Warum das wichtig ist: Die Polizei hat die mutmassliche Tatwaffe sowie ein Bekennerschreiben und mehrere Videos sichergestellt. Ein Video soll Tobias R. 6 Tage vor der Tat veröffentlicht haben. Darin schildert R. auf Englisch Verschwörungstheorien (die wir nicht weiterverbreiten). Am Donnerstag hat die deutsche Generalbundesanwaltschaft den Fall übernommen. An einer Pressekonferenz am Donnerstagnachmittag sprach Generalbundesanwalt Peter Frank von einer «Art Manifest», das der mutmassliche Täter nebst den Videos auf seine Website geladen hatte. Das Material weise eine «zutiefst rassistische Gesinnung» auf, so Frank. Die Generalbundesanwaltschaft ermittelt wegen Terrorverdachts. In ihrer kurzen Ansprache am Donnerstagmittag bezeichnete Bundeskanzlerin Angela Merkel Rassismus als «Gift». Die Opfer haben alle Migrationshintergrund. Der mutmassliche Täter Tobias R. soll als Sportschütze registriert und legal im Besitz einer Waffe gewesen sein. Er sei weder der Polizei noch als fremdenfeindlich bekannt gewesen, sagte der hessische Innenminister Peter Beuth (CDU). Am Donnerstagabend kam es in verschiedenen Städten Deutschlands zu Mahnwachen und Kundgebungen zum Gedenken an die Opfer und als Zeichen gegen den Rechtsextremismus.
Was als Nächstes geschieht: FDP-Chef Christian Lindner forderte «eine Generalinventur aller bestehenden und aller geplanten Massnahmen gegen rechten Terror». Der Innenausschuss im Bundestag will kommenden Donnerstag eine Sondersitzung zum Attentat abhalten. Die weiteren Ermittlungen der Generalbundesanwaltschaft würden sich insbesondere darauf konzentrieren, mögliche Mitwisser oder Komplizen ausfindig zu machen.
Die UBS erhält einen neuen Chef
Darum geht es: Nach neuneinhalb Jahren als CEO verlässt Sergio Ermotti die UBS. Sein Nachfolger wird der Niederländer Ralph Hamers, der seit 2013 die Bank ING führte.

Extrahierte Textdaten der Seite:
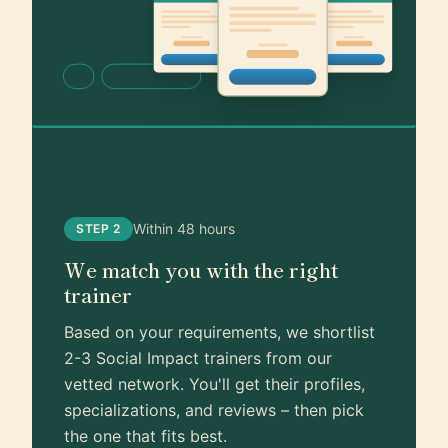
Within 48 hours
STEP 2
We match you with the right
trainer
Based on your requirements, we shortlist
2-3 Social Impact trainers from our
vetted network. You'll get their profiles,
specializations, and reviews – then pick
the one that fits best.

...

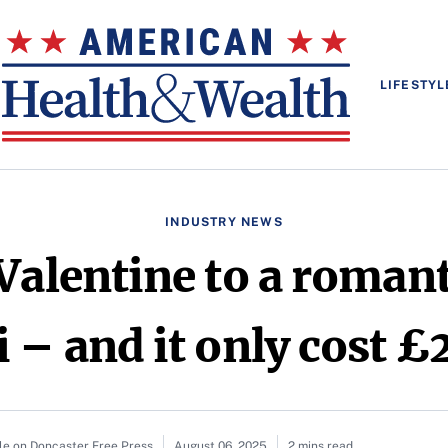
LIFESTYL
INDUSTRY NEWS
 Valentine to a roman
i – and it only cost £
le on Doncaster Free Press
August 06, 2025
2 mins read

▶ [Aufgabe]:
Wie viele Tage vor der Tat soll Tobias R. laut dem Textauszug ein Video veröffentlicht haben?

▶ [Lösung]:
Sechs Tage vor der Tat.